[Data items]
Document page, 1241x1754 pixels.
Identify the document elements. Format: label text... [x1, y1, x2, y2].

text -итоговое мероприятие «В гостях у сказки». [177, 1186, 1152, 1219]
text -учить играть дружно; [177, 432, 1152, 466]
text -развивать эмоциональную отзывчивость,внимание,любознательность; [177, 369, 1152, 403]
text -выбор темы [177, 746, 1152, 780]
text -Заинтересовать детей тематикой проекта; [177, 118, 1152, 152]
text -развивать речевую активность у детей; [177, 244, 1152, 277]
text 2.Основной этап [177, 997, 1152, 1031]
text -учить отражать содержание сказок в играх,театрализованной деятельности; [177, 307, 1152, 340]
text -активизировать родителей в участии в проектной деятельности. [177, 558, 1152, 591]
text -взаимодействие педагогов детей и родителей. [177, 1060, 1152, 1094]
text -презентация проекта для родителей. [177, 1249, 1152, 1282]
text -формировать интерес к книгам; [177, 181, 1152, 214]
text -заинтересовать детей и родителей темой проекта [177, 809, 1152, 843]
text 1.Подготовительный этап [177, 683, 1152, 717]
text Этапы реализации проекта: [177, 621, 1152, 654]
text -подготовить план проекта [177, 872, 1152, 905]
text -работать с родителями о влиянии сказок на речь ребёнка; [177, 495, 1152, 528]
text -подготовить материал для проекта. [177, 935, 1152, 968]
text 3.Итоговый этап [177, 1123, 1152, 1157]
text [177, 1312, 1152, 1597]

• _Job_
The expected response reproduces all of the data precisely.

• _Answer to this exercise_
Document page, 1241x1754 pixels.
Identify the document elements. Format: label text... [x1, y1, x2, y2].

text -итоговое мероприятие «В гостях у сказки». [177, 1186, 1152, 1219]
text -учить играть дружно; [177, 432, 1152, 466]
text -развивать эмоциональную отзывчивость,внимание,любознательность; [177, 369, 1152, 403]
text -выбор темы [177, 746, 1152, 780]
text -Заинтересовать детей тематикой проекта; [177, 118, 1152, 152]
text -развивать речевую активность у детей; [177, 244, 1152, 277]
text 2.Основной этап [177, 997, 1152, 1031]
text -учить отражать содержание сказок в играх,театрализованной деятельности; [177, 307, 1152, 340]
text -активизировать родителей в участии в проектной деятельности. [177, 558, 1152, 591]
text -взаимодействие педагогов детей и родителей. [177, 1060, 1152, 1094]
text -презентация проекта для родителей. [177, 1249, 1152, 1282]
text -формировать интерес к книгам; [177, 181, 1152, 214]
text -заинтересовать детей и родителей темой проекта [177, 809, 1152, 843]
text 1.Подготовительный этап [177, 683, 1152, 717]
text Этапы реализации проекта: [177, 621, 1152, 654]
text -подготовить план проекта [177, 872, 1152, 905]
text -работать с родителями о влиянии сказок на речь ребёнка; [177, 495, 1152, 528]
text -подготовить материал для проекта. [177, 935, 1152, 968]
text 3.Итоговый этап [177, 1123, 1152, 1157]
text [177, 1312, 1152, 1597]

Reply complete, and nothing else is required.